Mais bon, avec des sources sûres provenant du tournage même, puis une interview de Fabrice Luchini : Bruno Dumont demandait à ses comédiens d’en faire toujours plus. A partir de là, la comédie est constamment surjouée et tous les arcs narratifs sont poussés au second rang. Tout devient prétexte à la comédie, dans ce burlesque sans limite : l’humour devient le centre du long-métrage, à se demander sans cesse jusqu’où ils iront. Mais sans demander à quoi cela amène, ou à quoi cela sert à un instant T. Parce que c’est ça l’objectif du film : ce n’est plus le burlesque au service du drame, mais il en devient le porteur.

Ainsi, le romantisme intégré dans le film ne peut jamais prendre son envol. Traité de manière très lisse, à cause de toutes les intrigues adoptées et du trop plein de burlesque, la romance n’est qu’une intermittence qui n’a pas réellement d’effet perturbateur. Censé être l’élément qui trouble tous les autres arcs, mais qui ne fonctionne jamais dans sa totalité. A chaque fois que le regard est porté sur le couple, il y a un sentiment d’inabouti. Alors que le personnage de Billie, dont on ne sait jamais vraiment si c’est un garçon ou une fille (avec un prénom bien choisi, du coup), reste le plus fascinant – les grognements de Ma Loute vaccinent définitivement face au potentiel intérêt qu’il peut susciter au début.

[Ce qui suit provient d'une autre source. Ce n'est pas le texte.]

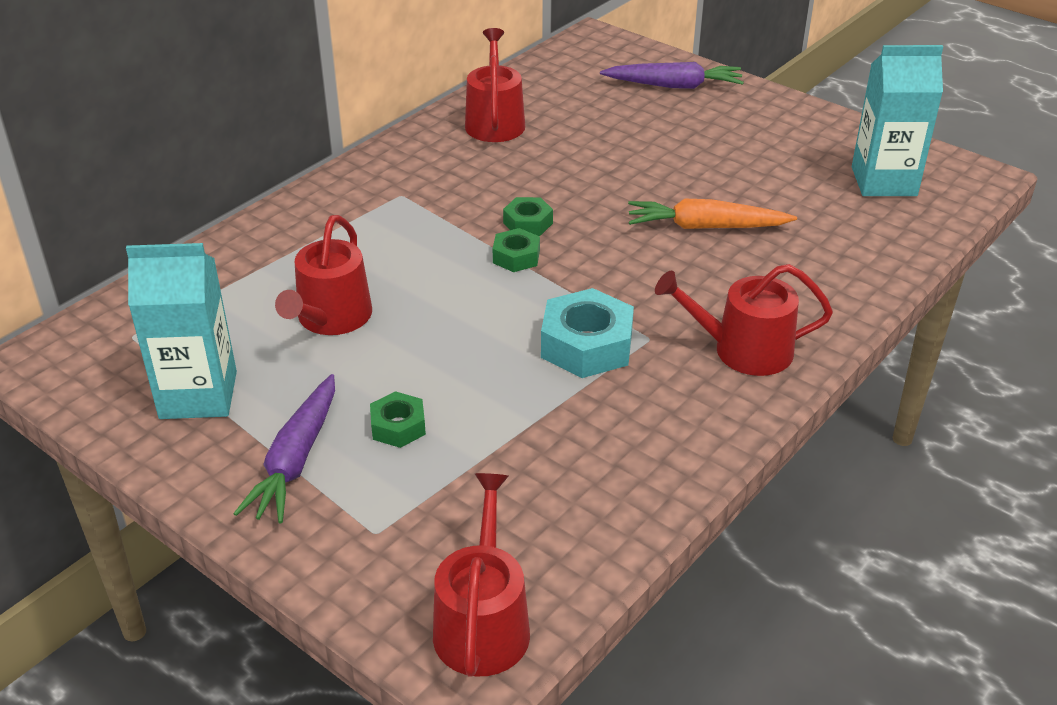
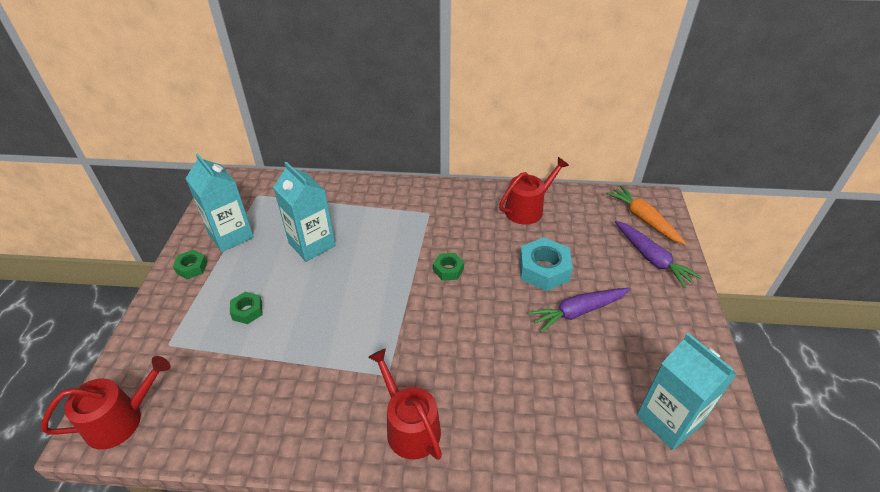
camera: 55 degrees right, 5 degrees up
purple carrot [233,374,335,523] -> purple carrot moved to [528,288,631,333]
red watering can [275,215,372,335] -> turquoise carton [273,162,336,262]
green nut [493,228,540,272] -> green nut moved to [173,250,208,279]
turquoise nut [541,288,634,378] -> turquoise nut moved to [519,237,573,291]
orange carrot [628,199,797,229] -> orange carrot moved to [606,185,687,245]

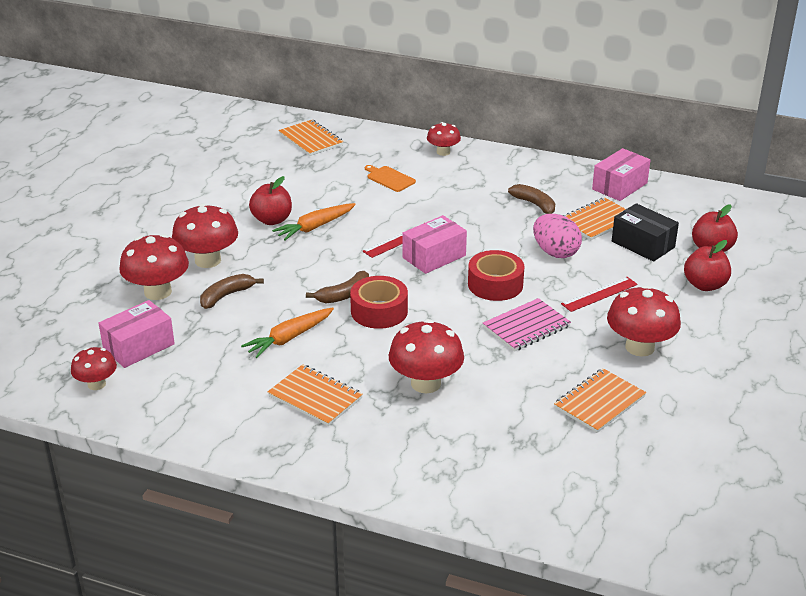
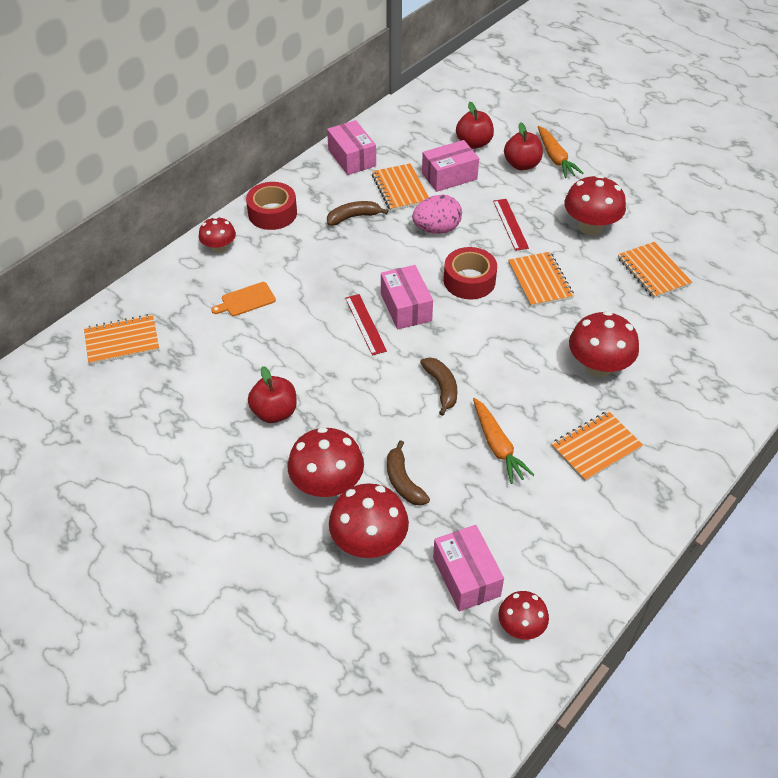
camera: 70 degrees left, 15 degrees up
orange carrot [272,203,356,240] -> orange carrot moved to [538,126,583,178]
red tape [350,276,408,329] -> red tape moved to [246,182,297,230]
pink notebook [483,298,571,352] -> orange notebook [508,252,574,307]
black box [612,203,679,262] -> pink box [422,140,479,192]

Le burlesque est tellement le centre du long-métrage, et de toute la mise en scène, que Bruno Dumont n’a en fait que faire du paysage. Le film montre effectivement une esthétique du burlesque et du fantastique : le montage à plans courts qui succède à un plan-séquence, puis des cadrages étranges qui veulent mentionner la surprise, l’étonnement, l’exaltation. Mais il n’existe aucune esthétique du drame, qui devrait prendre son appui sur le territoire côtier. Parce que cette baie arrive à montrer une bonne lumière et une étendue intrigante. Sauf que Bruno Dumont se fiche du paysage : les espaces n’influencent jamais les personnages, ils y sont complètement étrangers, comme si ce film pourrait se dérouler n’importe où.